*** Data in this exercise ***
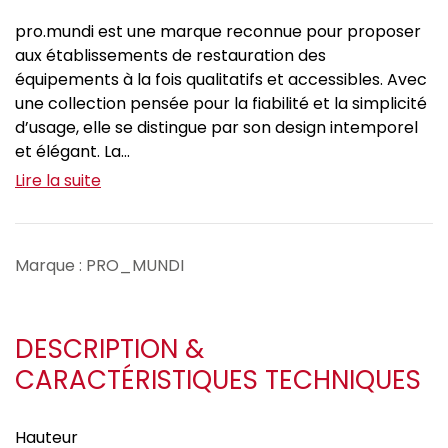
pro.mundi est une marque reconnue pour proposer
aux établissements de restauration des
équipements à la fois qualitatifs et accessibles. Avec
une collection pensée pour la fiabilité et la simplicité
d’usage, elle se distingue par son design intemporel
et élégant. La...
Lire la suite
Marque : PRO_MUNDI
DESCRIPTION &
CARACTÉRISTIQUES TECHNIQUES
Hauteur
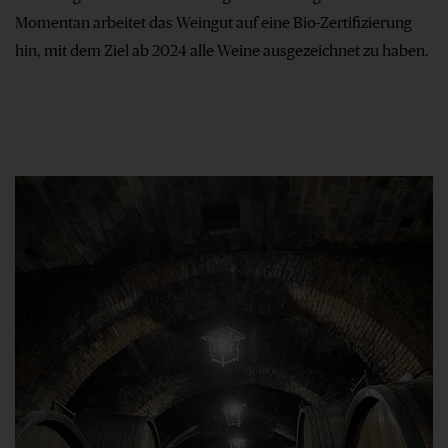
Momentan arbeitet das Weingut auf eine Bio-Zertifizierung
hin, mit dem Ziel ab 2024 alle Weine ausgezeichnet zu haben.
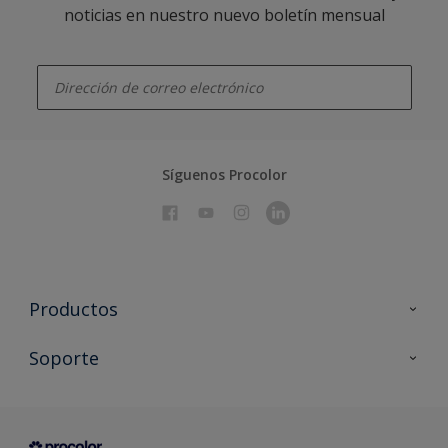
noticias en nuestro nuevo boletín mensual
enter-your-email
Síguenos Procolor
Productos
Todos los productos
Soporte
Documentación Técnica
Contacto
Cartas de color
Tiendas
Condiciones generales de venta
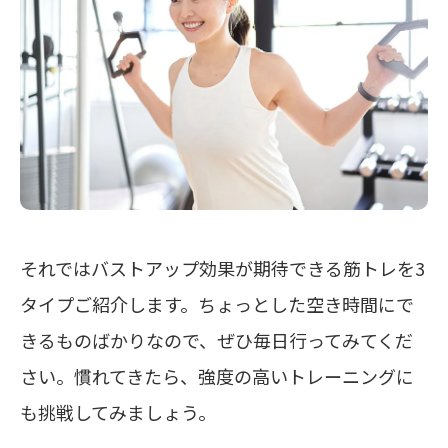
それではバストアップ効果が期待できる筋トレを3
タイプご紹介します。ちょっとした空き時間にで
きるものばかりなので、ぜひ毎日行ってみてくだ
さい。慣れてきたら、強度の高いトレーニングに
も挑戦してみましょう。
*** End of Data in this exercise ***
What to do
Exactly repeat every line from the line that includes "Documentación Técnica" to the end of the listing, and nothing else, leaving pictures out.

Answer space
Documentación Técnica
Contacto
Cartas de color
Tiendas
Condiciones generales de venta
それではバストアップ効果が期待できる筋トレを3
タイプご紹介します。ちょっとした空き時間にで
きるものばかりなので、ぜひ毎日行ってみてくだ
さい。慣れてきたら、強度の高いトレーニングに
も挑戦してみましょう。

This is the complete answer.